Code Example for Infinite Array Search

def infinite_array_search(arr, target: int) -> int:
    """
    Search for a target in a hypothetically infinite sorted array.
    - arr: A sorted array with an unknown size (assumed to be infinite for this problem)
    - target: The integer to search for
    Returns the index of the target if found; otherwise, -1.
    """
    # Step 1: Find the range where target could be
    left, right = 0, 1
    while target > arr[right]:  # Expand the range exponentially
        left = right
        right *= 2  # Double the range size
    
    # Step 2: Perform binary search within the range [left, right]
    return binary_search(arr[left:right + 1], target)  # Slice arr for binary search

Explanation

1. Expanding the Range: By doubling right, we increase the search space exponentially, which minimizes the number of comparisons while quickly covering a large range.

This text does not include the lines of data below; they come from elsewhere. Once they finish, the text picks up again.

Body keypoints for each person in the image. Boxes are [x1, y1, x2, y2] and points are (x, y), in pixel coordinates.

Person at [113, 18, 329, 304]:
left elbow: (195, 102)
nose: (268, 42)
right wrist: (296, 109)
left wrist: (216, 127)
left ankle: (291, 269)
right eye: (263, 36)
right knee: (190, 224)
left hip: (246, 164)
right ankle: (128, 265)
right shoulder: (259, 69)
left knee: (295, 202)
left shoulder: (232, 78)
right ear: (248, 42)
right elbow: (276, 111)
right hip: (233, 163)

• Binary Search in the Range: Once the target is within a known range, we slice arr and perform binary search within [left, right].

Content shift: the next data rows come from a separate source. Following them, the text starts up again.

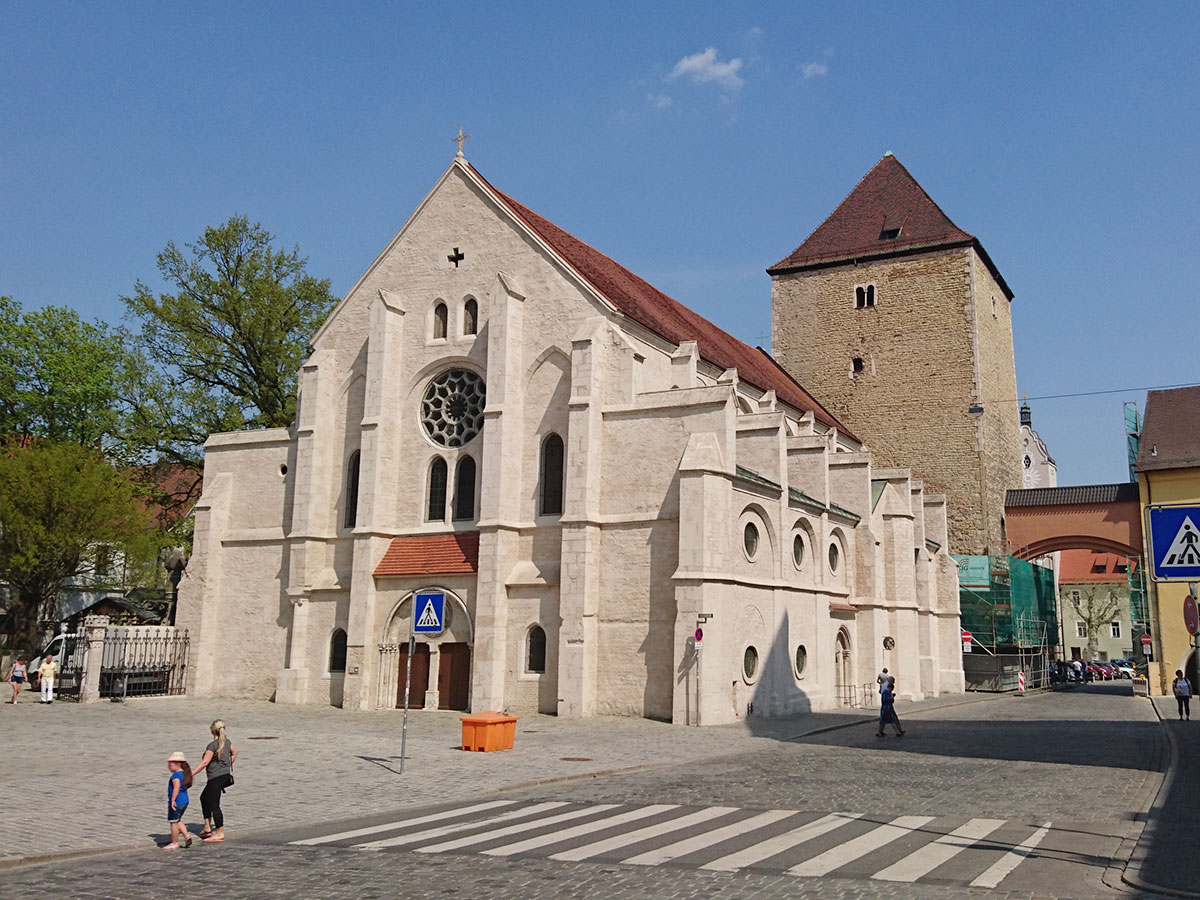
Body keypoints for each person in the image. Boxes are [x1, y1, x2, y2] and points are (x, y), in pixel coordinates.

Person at [197, 719, 237, 843]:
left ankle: (219, 832)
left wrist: (192, 773)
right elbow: (235, 752)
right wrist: (227, 764)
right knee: (204, 797)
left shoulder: (212, 746)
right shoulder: (227, 742)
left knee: (214, 804)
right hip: (223, 776)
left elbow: (205, 762)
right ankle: (207, 827)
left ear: (212, 730)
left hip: (215, 778)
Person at [163, 751, 193, 850]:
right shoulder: (184, 774)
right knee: (178, 819)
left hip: (178, 801)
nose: (169, 767)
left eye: (170, 764)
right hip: (185, 800)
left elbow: (176, 788)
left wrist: (172, 800)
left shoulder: (175, 776)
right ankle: (186, 836)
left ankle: (174, 842)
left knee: (173, 822)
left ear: (177, 763)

Binary Search in a Rotated Sorted Array

A rotated sorted array is an array that was originally sorted but then rotated at an unknown pivot. For example, [4, 5, 6, 7, 0, 1, 2] is a rotated version of [0, 1, 2, 4, 5, 6, 7].

Key Idea:

1. Binary Search with Condition Checks: Unlike standard Binary Search, we need to determine which side (left or right) of the array is sorted and whether the target lies within that sorted range.

2. Adjust the Range Accordingly: Use conditions to narrow down the search space based on the properties of the rotated array.

Code Example for Rotated Array Search

def rotated_array_search(arr: List[int], target: int) -> int:
    """
    Search for a target in a rotated sorted array.
    - arr: List of integers, sorted then rotated at an unknown pivot
    - target: Integer to search for
    Returns the index of the target if found; otherwise, -1.
    """
    left, right = 0, len(arr) - 1
    while left <= right:
        mid = left + (right - left) // 2
        # Check if the middle element is the target
        if arr[mid] == target:
            return mid
        # Determine if the left half is sorted
        if arr[left] <= arr[mid]:
            # Target is in the sorted left half
            if arr[left] <= target < arr[mid]:
                right = mid - 1
            else:
                left = mid + 1
        # Otherwise, the right half must be sorted
        else:
            # Target is in the sorted right half
            if arr[mid] < target <= arr[right]:
                left = mid + 1
            else:
                right = mid - 1
    return -1  # Target not found

Explanation

Identify Sorted Half:

• If arr[left] <\= arr[mid], the left half is sorted.
• If arr[mid] <\= arr[right], the right half is sorted.

Adjust Search Space:

• If the left half is sorted and the target is within the range [arr[left], arr[mid]], narrow the search to the left half.
• Otherwise, if the right half is sorted and the target is within [arr[mid], arr[right]], narrow the search to the right half.

Example Execution: For an array [4, 5, 6, 7, 0, 1, 2] with target \= 0:

1. The midpoint is 7, which is greater than 4, indicating that the left half is sorted.
2. Since 0 is not within [4, 7], search in the right half.
3. Continue until 0 is found at the correct index.